The Weekly paper of the New Communist Party of Britain
Week commencing 8th September 2017

Birmingham council provokes new bin strike

THE GIANT union Unite last Friday announced a new strike ballot for refuse workers in Birmingham after the City Council cancelled a meeting to discuss a joint union proposal and then sacked 100 workers after promising it would not do this.

The union was shocked by the council’s last minute cancellation of a promised meeting of called to discuss a joint union and council proposal aimed at resolving the dispute, rapidly followed by the issuing of redundancy notices to 100 workers, which both parties had agreed would not happen.

The City council’s actions undermine a deal reached via the conciliation service, Acas.

Unite refuse workers resumed industrial action on Friday in protest at the council’s alarming actions and failure to uphold the negotiated settlement.

Friday’s announcement of a re-ballot could mean industrial action and dirty streets extending until 2018.

The dispute concerns the city’s plans to cut 113 jobs — the “leading hands,” who are responsible for safety at the rear of the bin lorries and to replace them with CCTV in the driver’s cab.

The union said this was unsafe and strike action began in June. Birmingham residents faced uncollected rubbish and dirty streets for seven weeks until the union and the council reached an agreement on 16th August.

That agreement fell apart last week when the council cancelled the meeting to discuss the joint proposal and sent out 100 redundancy notices.

Bin workers are also facing big pay cuts — those on £23,000-a-year are set to lose up to £5,000. One bin worker with a young family said: “We are already in debt on credit cards. If my wages drop further we will struggle to survive.”


The city is under pressure from the biggest cuts in local government history, £700 million, plus a £1 billion bill from equal pay claims.

Announcing the fresh ballot, Unite assistant general secretary Howard Beckett said: “The council has given us no choice but to seek another mandate for action from our members.

“The past 24 hours have been extraordinary and totally at odds with the agreement Unite reached with the council in good faith through the conciliation service Acas.

“Frankly, the council leadership and officers’ treatment of this workforce has been shoddy.

“We reached an honourable, sensible agreement, which would have maintained the Birmingham council provokes new bin strike refuse service the second city needs and kept these workers off the breadline.

“It makes no sense at all for the council to seek to destroy this settlement and make our streets dirty again, quite possibly until the end of the year. Unite members do not want to strike but they are being forced down this route by the council’s destructive actions.

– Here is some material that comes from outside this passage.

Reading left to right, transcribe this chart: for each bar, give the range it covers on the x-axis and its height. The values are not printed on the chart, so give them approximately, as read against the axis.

“Once again Unite appeals to the council to come to its senses. Respect the Acas agreement and do the right thing by the workers and residents of Birmingham.”

Anti-trade union laws require unions to conduct a further ballot of the members concerned should there be failure to reach a settlement within the 12 weeks following the initial strike ballot.

The new ballot will open on Friday 8th September, concluding on Monday 18th September. Jack Dromey, Labour MP for Birmingham Erdington, said: “Birmingham’s bin workers deserve justice on pay but so too are Birmingham’s citizens entitled to clean streets.

“BCC [Birmingham City Council] wants to replace the bin men responsible for safety at the rear of the lorry with driver-run CCTV.

“I’ve asked Acas to bring together the council and unions. We need a settlement in days.”